The platform will include a curriculum modeled after a previous study called TX Sprouts, led by associate professor of nutrition Jaimie Davis. TX Sprouts instructors installed vegetable gardens and taught nutrition and cooking classes to students and parents at schools with a high percentage of students on the free and reduced-price lunch program. Students who participated in the classes ate, on average, a half serving more vegetables per day than they did before participating in the program.
The researchers behind TX Sprouts created a new program called SproUTing Teachers, which trains existing teachers to incorporate school gardens into their own curriculum.
Bonnie Martin, a training specialist with SproUTing Teachers, said the program provides the teachers with curated resources based on their needs, reducing the time they spend scouring the internet for outdoor lessons.
Polly Poirier, a first grade teacher at Laurel Mountain Elementary School in Austin, TX, said harvesting the cool season vegetables in February was a great learning opportunity for her students to learn measurement, data collection, graphing and opinion writing skills.

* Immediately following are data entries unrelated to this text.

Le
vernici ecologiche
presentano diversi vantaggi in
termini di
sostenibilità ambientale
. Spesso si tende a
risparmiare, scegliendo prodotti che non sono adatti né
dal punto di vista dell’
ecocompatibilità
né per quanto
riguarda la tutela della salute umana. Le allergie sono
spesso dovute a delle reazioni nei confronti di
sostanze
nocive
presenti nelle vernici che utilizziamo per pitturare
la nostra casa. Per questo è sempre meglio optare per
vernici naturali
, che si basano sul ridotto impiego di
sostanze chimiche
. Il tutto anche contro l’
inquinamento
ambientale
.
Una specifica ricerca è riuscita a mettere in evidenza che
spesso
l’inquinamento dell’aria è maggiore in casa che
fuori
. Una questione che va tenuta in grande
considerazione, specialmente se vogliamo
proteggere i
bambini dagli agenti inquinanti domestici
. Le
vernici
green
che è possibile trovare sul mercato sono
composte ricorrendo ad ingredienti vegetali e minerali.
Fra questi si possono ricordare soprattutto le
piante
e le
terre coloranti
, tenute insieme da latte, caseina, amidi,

"Bonnie taught me how to harvest the radishes," Poirier said. "I then turned around and taught the kids how to harvest the radishes by using an inch tile to measure. We went inside, washed and tasted our radishes. We graphed the results, whether or not we liked them. Then, (we) wrote our opinion and why we had that opinion."
Nikah, the project manager, said it was rewarding to see the students who participated in TX Sprouts become excited about eating the food they grew in the school gardens.

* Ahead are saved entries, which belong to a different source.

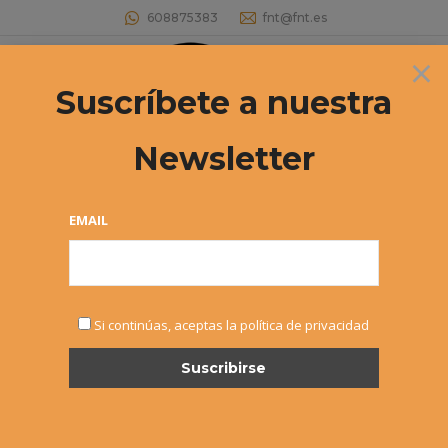
608875383
fnt@fnt.es
×
Buscar:
Suscríbete a nuestra
Newsletter
JUEGOS DEPORTIVOS DE NAVARRA
2020 – DOCUMENTACIÓN
EMAIL
Estás aquí:
Si continúas, aceptas la política de privacidad
FEB
14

"Being able to watch their plants grow is pretty cool for the kids, and they try new things that they've never tried," Nikah said. "Kids would pull a carrot out of the ground and try it. Radishes can be spicy, but they would plant those tiny seeds in our gardens and then pull them out. We would chop them up and they'd eat them with salt and pepper and actually like them."
Martin, the trainer, said she has been encouraged by her interactions with the students, but her recent interactions with teachers in SproUTing Teachers have been very special too.

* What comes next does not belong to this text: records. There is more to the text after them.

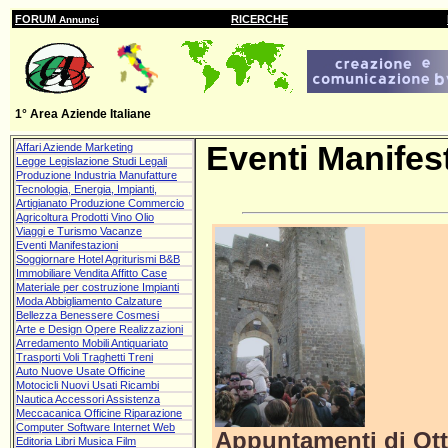
FORUM
RICERCHE
Annunci
1° Area Aziende Italiane
Eventi Manifest
Affari Aziende Marketing
Legge Legislazione Studi Legali
Produzione Industria Manufatture
Tecnologia, Energia, Impianti,
Artigianato Produzione Commercio
Agricoltura Prodotti Vino Olio
Viaggi e Turismo Vacanze
Eventi Manifestazioni
Soggiornare Hotel Agriturismi B&B
Immobiliare Vendita Affitto Case
Materiale per costruzione Impianti
Moda Abbigliamento Calzature
Bellezza Benessere Cosmesi
Arte e Design Opere Realizzazioni
Arredamento Mobili Antiquariato
Trasporti Voli Traghetti Treni
Auto Nuove Usate Officine
Motocicli Nuovi Usati Ricambi
Nautica Accessori Assistenza
Meccacanica Officine Riparazione
Computer Software Internet Web
Appuntamenti di Ott
Editoria Libri Musica Film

"I have a teacher who started off saying 'I'm not a gardener, I don't even know how to start,'" Martin said. "I told him to start with the simplest thing they could do, which is to take the kids out to the garden, let them walk around for five minutes and sit down to talk about it. He saw them engaging in ways he never had before. At the end of our sessions, he's now actually writing a garden playbook to encourage other teachers to include the school garden in their lessons."
Poirier, the teacher, said being outside has taken on a new meaning during the pandemic.
"Not only has the garden been an incredibly purposeful, meaningful place for them to apply their thinking, it's also given them space to be active, ask questions and build responsibility and a sense of ownership," Poirier said. "They make connections, write stories with voice, and make sense of math in the real world."
The funding was provided through BCBSTX's Healthy Kids, Healthy Families Initiative, which began in 2011 to improve the health and wellness of at least one million children through community investments.
"We are happy to award these grants that will support and nurture meaningful and transformational projects across Texas," said Sheena Payne, BCBSTX's director of Community Investments. "Strategically, it is also important that we continue to aid community-based organizations that are directly supporting children and families who have been impacted by the health, economic, and social implications of this pandemic."